Grief - and how it shapes us.

 

Graham Sydney Wright - 19th September 1946 to 28th January 2001.

Today's blog is inspired by the man above, taking part in a sack race in the village I grew up in.

He passed away on 28th January 2001, and to some, that seems like a long time ago, and yes, it is, but in terms of loss, it could have been yesterday.

I am musing about how grief, the loss of someone close can shape the rest of our lives, because things will never be the same again, just like any other life change, but losing someone you love, it's the biggest shake up of all.

EVERY year when a loved one has died, you have to go through the following, birthdays, Christmas, anniversary's, and then ultimately, the date that they died on comes along. You can't exactly get the cake out and start dancing can you? But why not celebrate the life of someone, particularly someone who would have wanted you to get the cake out and start dancing. I get that there are people out there who would deem that disrespectful, but it's always 'person dependent.'

WHAT do you do? Sit and be sad for 24 hours? Mourn their loss again, wear black, be sombre?

ARE you sad and yet do something? Keep busy?

YOU could turn sadness into action? Do something that day that they would have wanted (which may be eating cake and dancing, you never know)

Walking the dogs the other evening with my husband I asked him about what he thought I should write about, or do, to mark my Dad's anniversary. I always mention it on social media, because it lets my clients, and prospective clients know that I have experienced loss too, that I can empathise better when I am helping someone who has come to me for therapy. I said that I had an idea to talk about how I am now, compared with what I might have been, had my Dad not died.
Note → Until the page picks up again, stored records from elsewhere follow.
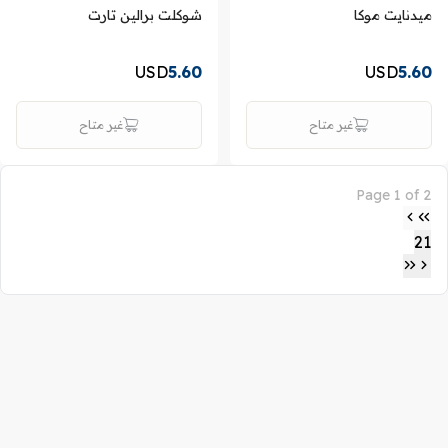
ميدنايت موكا
شوكلت برالين تارت
USD
5.60
USD
5.60
غير متاح
غير متاح
Page 1 of 2
2
1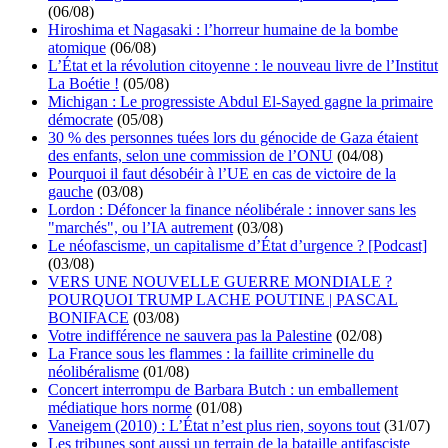
(06/08)
Hiroshima et Nagasaki : l’horreur humaine de la bombe
atomique
(06/08)
L’État et la révolution citoyenne : le nouveau livre de l’Institut
La Boétie !
(05/08)
Michigan : Le progressiste Abdul El-Sayed gagne la primaire
démocrate
(05/08)
30 % des personnes tuées lors du génocide de Gaza étaient
des enfants, selon une commission de l’ONU
(04/08)
Pourquoi il faut désobéir à l’UE en cas de victoire de la
gauche
(03/08)
Lordon : Défoncer la finance néolibérale : innover sans les
"marchés", ou l’IA autrement
(03/08)
Le néofascisme, un capitalisme d’État d’urgence ? [Podcast]
(03/08)
VERS UNE NOUVELLE GUERRE MONDIALE ?
POURQUOI TRUMP LACHE POUTINE | PASCAL
BONIFACE
(03/08)
Votre indifférence ne sauvera pas la Palestine
(02/08)
La France sous les flammes : la faillite criminelle du
néolibéralisme
(01/08)
Concert interrompu de Barbara Butch : un emballement
médiatique hors norme
(01/08)
Vaneigem (2010) : L’État n’est plus rien, soyons tout
(31/07)
Les tribunes sont aussi un terrain de la bataille antifasciste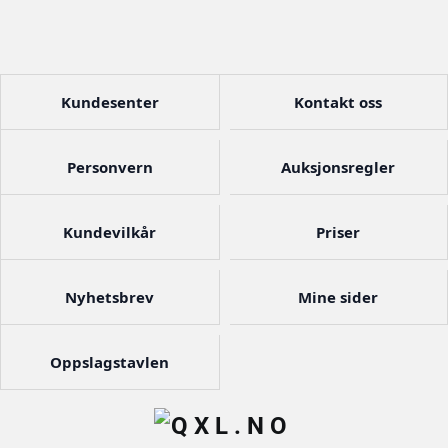
Kundesenter
Kontakt oss
Personvern
Auksjonsregler
Kundevilkår
Priser
Nyhetsbrev
Mine sider
Oppslagstavlen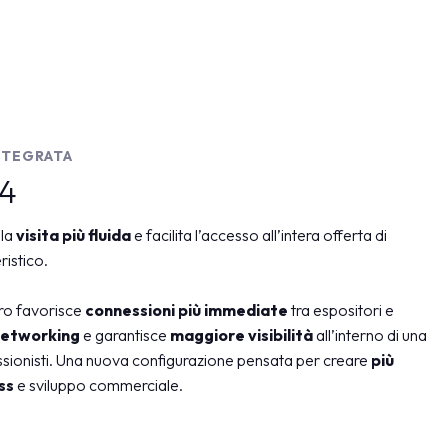
arrow_drop_down
NTEGRATA
 4
 la
visita più fluida
e facilita l’accesso all’intera offerta di
ristico.
oro favorisce
connessioni più immediate
tra espositori e
 networking
e garantisce
maggiore visibilità
all’interno di una
sionisti. Una nuova configurazione pensata per creare
più
ess
e sviluppo commerciale.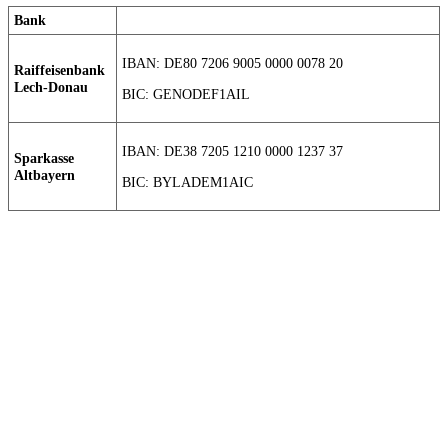
Bank
IBAN: DE80 7206 9005 0000 0078 20
Raiffeisenbank
Lech-Donau
BIC: GENODEF1AIL
IBAN: DE38 7205 1210 0000 1237 37
Sparkasse
Altbayern
BIC: BYLADEM1AIC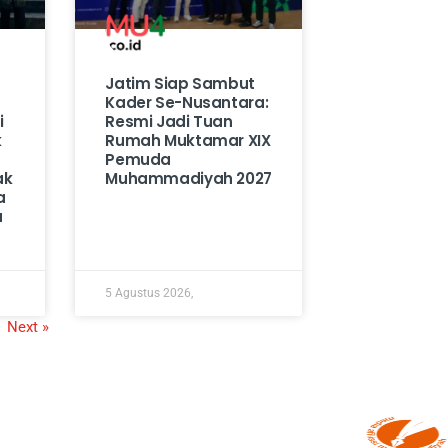
Jatim Siap Sambut
Kader Se-Nusantara:
i
Resmi Jadi Tuan
k
Rumah Muktamar XIX
Pemuda
ak
Muhammadiyah 2027
a
a
5 Agustus 2026,
Next »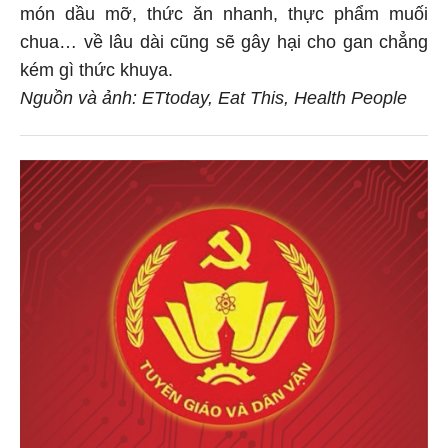
món dầu mỡ, thức ăn nhanh, thực phẩm muối
chua… về lâu dài cũng sẽ gây hại cho gan chẳng
kém gì thức khuya.
Nguồn và ảnh: ETtoday, Eat This, Health People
Would I be different? Would I have taken different career paths? Would my personal relationships have been different?

I suppose we will never know, but what I do know is that losing someone important fundamentally changes us. There is no escaping it.
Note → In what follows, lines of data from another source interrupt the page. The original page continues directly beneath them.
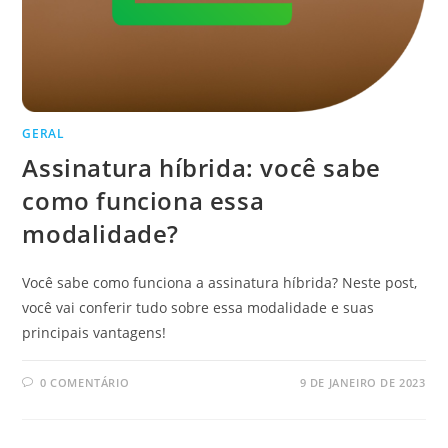
GERAL
Assinatura híbrida: você sabe
como funciona essa
modalidade?
Você sabe como funciona a assinatura híbrida? Neste post,
você vai conferir tudo sobre essa modalidade e suas
principais vantagens!
0 COMENTÁRIO
9 DE JANEIRO DE 2023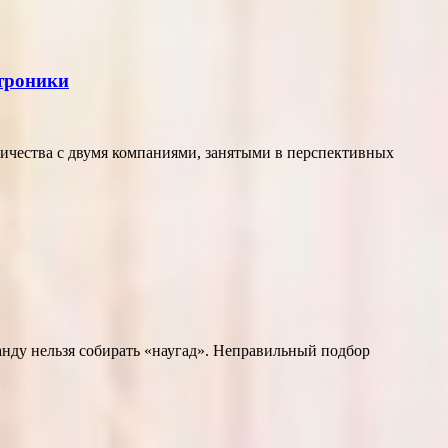
ктроники
ичества с двумя компаниями, занятыми в перспективных
нду нельзя собирать «наугад». Неправильный подбор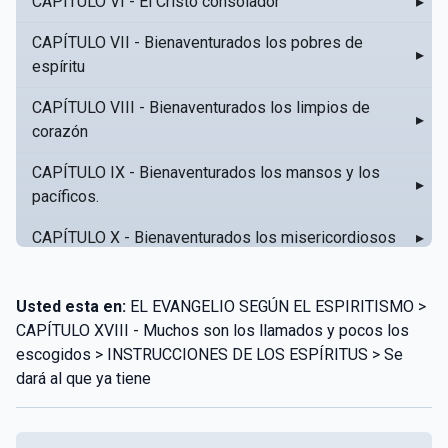
CAPÍTULO VI - El Cristo consolador
▸
CAPÍTULO VII - Bienaventurados los pobres de
▸
espíritu
CAPÍTULO VIII - Bienaventurados los limpios de
▸
corazón
CAPÍTULO IX - Bienaventurados los mansos y los
▸
pacíficos.
CAPÍTULO X - Bienaventurados los misericordiosos
▸
CAPÍTULO XI - Amar al prójimo como a sí mismo
▸
Usted esta en:
EL EVANGELIO SEGÚN EL ESPIRITISMO >
CAPÍTULO XII - Amad a vuestros enemigos
▸
CAPÍTULO XVIII - Muchos son los llamados y pocos los
escogidos > INSTRUCCIONES DE LOS ESPÍRITUS > Se
CAPÍTULO XIII - No sepa tu izquierda lo que hace tu
▸
dará al que ya tiene
derecha
CAPÍTULO XIV - Honra a tu padre y a tu madre
▸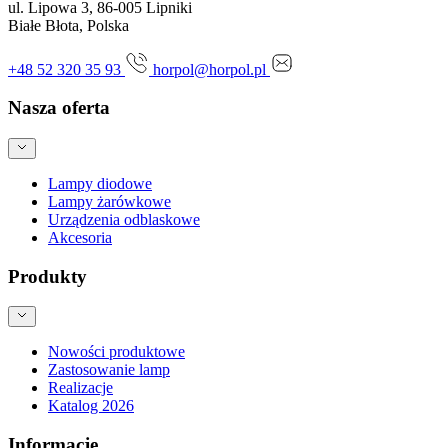
ul. Lipowa 3, 86-005 Lipniki
Białe Błota, Polska
+48 52 320 35 93
horpol@horpol.pl
Nasza oferta
Lampy diodowe
Lampy żarówkowe
Urządzenia odblaskowe
Akcesoria
Produkty
Nowości produktowe
Zastosowanie lamp
Realizacje
Katalog 2026
Informacje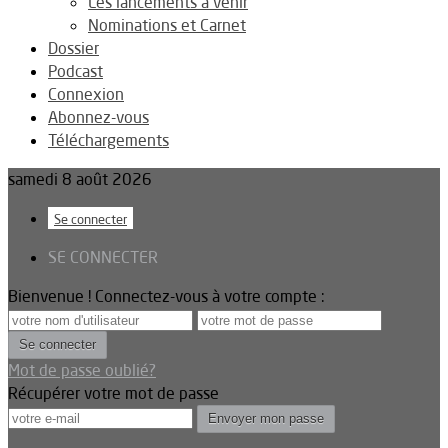
Les lancements à venir
Nominations et Carnet
Dossier
Podcast
Connexion
Abonnez-vous
Téléchargements
samedi 8 août 2026
Se connecter
SE CONNECTER
Bienvenue ! Connectez-vous à votre compte :
Mot de passe oublié?
Récupérer votre mot de passe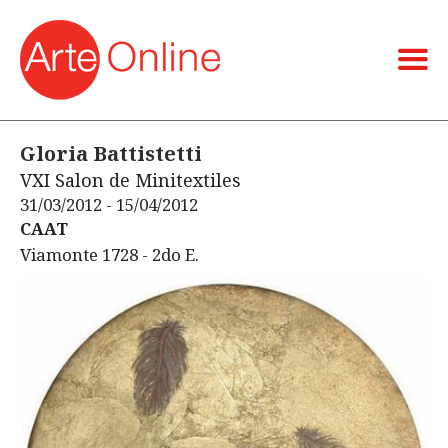
Gloria Battistetti
VXI Salon de Minitextiles
31/03/2012 - 15/04/2012
CAAT
Viamonte 1728 - 2do E.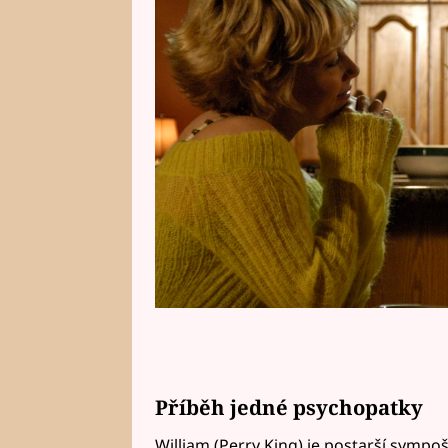
Vysněný muž uvidíte v sobotu od
Příběh jedné psychopatky
William (Perry King) je postarší sympo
I always, always bang on about life being too short in my blogs and podcasts. I am always banging on about it to my friends and family. This year, I was fifty, and I have a list of fifty things to do this year, things I have never done before that I want to try, because you never know how long you have got.

AM I worried that I may die too young, like my Dad did? Absolutely I am, but surely you can understand why? I know of others who have been through a similar experience feel the same.

DOES this make me morbid? Or just realistic?

Again, the wise words of my husband, some people are ignorant to death, or words very similar, they go through life, living each day the same, never experiencing anything truly exciting or adventurous, not thinking that the end may come too soon and they have achieved nothing. I want to achieve things, do all the things.

I am not focused on DEATH, But LIVING the best life I can, while I can. AND, living the healthiest life too for a better chance of longevity!

EACH anniversary and birthday that Dad isn't here, I run, I run and talk to him about what I am planning next, what adventure is on the cards, how I can self-improve, be more organised, more efficient, how I can improve my mind and body in the coming months. This anniversary, due to a knee injury I will be cycling with him, he loved to cycle too, so it's not so different. 

HE is always there for me, because he lives in me, I carry his DNA, I am part him, I cannot ever be without him. And that is the comfort I need. This is not about sadness, about wallowing about, it's about having a good look at yourself, and taking the positives from a loss, because there are positives, you just have to spend time looking for them. Live for the future, learn from the past, and be the best YOU, that YOU can be!